**** Text block

3.4. Corpus Preparation and Indicators of Variation

Participants’ retellings collected during the interviews were manually transcribed to obtain the corpus of testimonies, internally divided into two sub-corpora of truthful and deceptive retellings. For the purposes of the transcription, we added some “natural punctuations” [29] (i.e., periods and commas) according to speech pauses and intonations to identify major utterance boundaries, roughly corresponding to sentences. As a further step, we defined a set of indicators, detailed below, that concern stylometric and speech properties that may vary in the testimonies based on the narrative condition.

3.4.1. Stylometric Properties

The variation across testimonies based on stylometric analysis investigates the differences between retellings with respect to surface-related and linguistic features [30]. Stylometry relies on computational methods for automatically extracting low-level verbal cues from corpora in order to acquire the linguistic profile of a text. Accordingly, we relied on surface-related features to capture the lexical variation between truth and simulated deception testimonies, while linguistic features allowed us to assess whether deeper syntactic phenomena occurring in participants’ productions varied based on the narrative condition.

********

* [Challenges]:
1: From the corpus preparation passage, write out the part starting with "3.4.1. Stylometric Properties" and going on through "varied based on the narrative condition.".
2: For each statement, say whether it agrees with the corpus preparation passage above and quote the words that decide it: (a) the participants' retellings were transcribed automatically; (b) periods and commas were added according to speech pauses and intonations; (c) linguistic features were used to capture the lexical variation between truthful and deceptive testimonies.

**** Records supplied

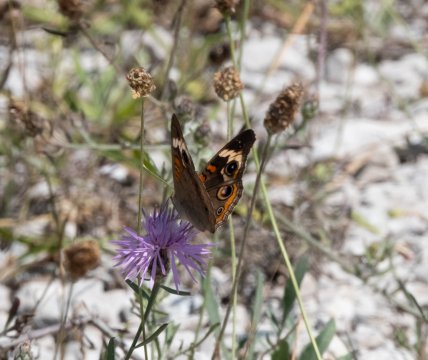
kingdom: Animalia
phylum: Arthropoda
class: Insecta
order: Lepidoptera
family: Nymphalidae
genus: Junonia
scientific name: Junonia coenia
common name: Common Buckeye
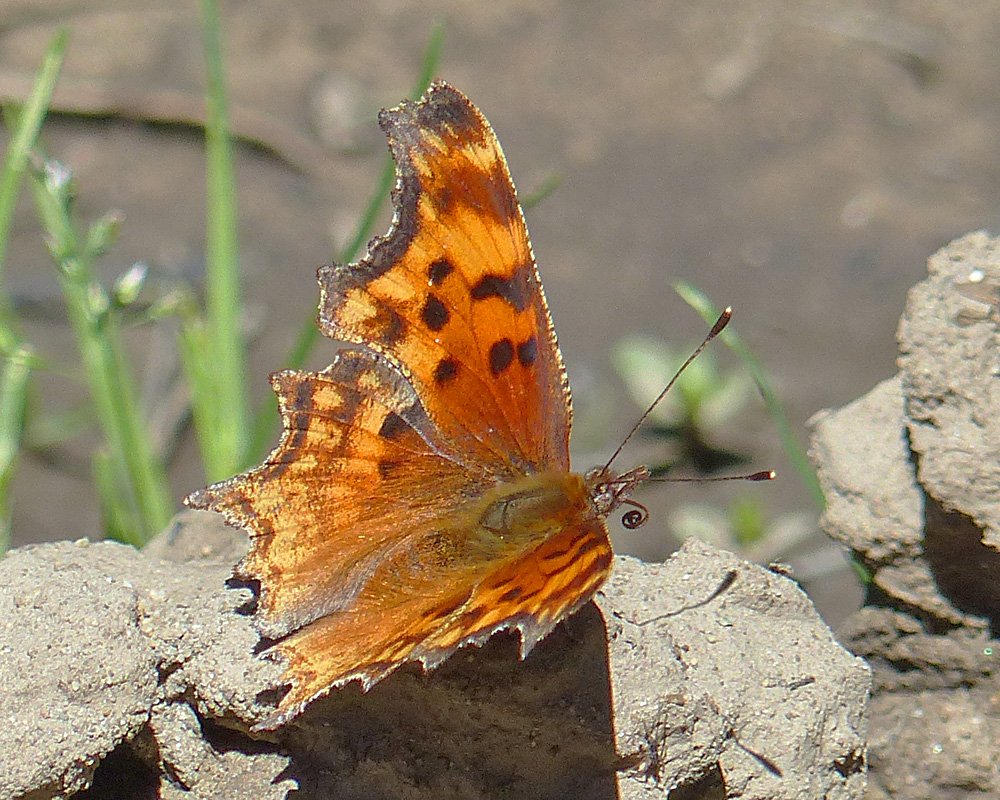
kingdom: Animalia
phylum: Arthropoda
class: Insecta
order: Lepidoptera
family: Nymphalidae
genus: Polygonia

********

* [Answers to the exercises]:
1:
3.4.1. Stylometric Properties

The variation across testimonies based on stylometric analysis investigates the differences between retellings with respect to surface-related and linguistic features [30]. Stylometry relies on computational methods for automatically extracting low-level verbal cues from corpora in order to acquire the linguistic profile of a text. Accordingly, we relied on surface-related features to capture the lexical variation between truth and simulated deception testimonies, while linguistic features allowed us to assess whether deeper syntactic phenomena occurring in participants’ productions varied based on the narrative condition.

2:
(a) No: "Participants’ retellings collected during the interviews were manually transcribed"
(b) Yes: "(i.e., periods and commas) according to speech pauses and intonations"
(c) No: "we relied on surface-related features to capture the lexical variation between truth and simulated deception testimonies"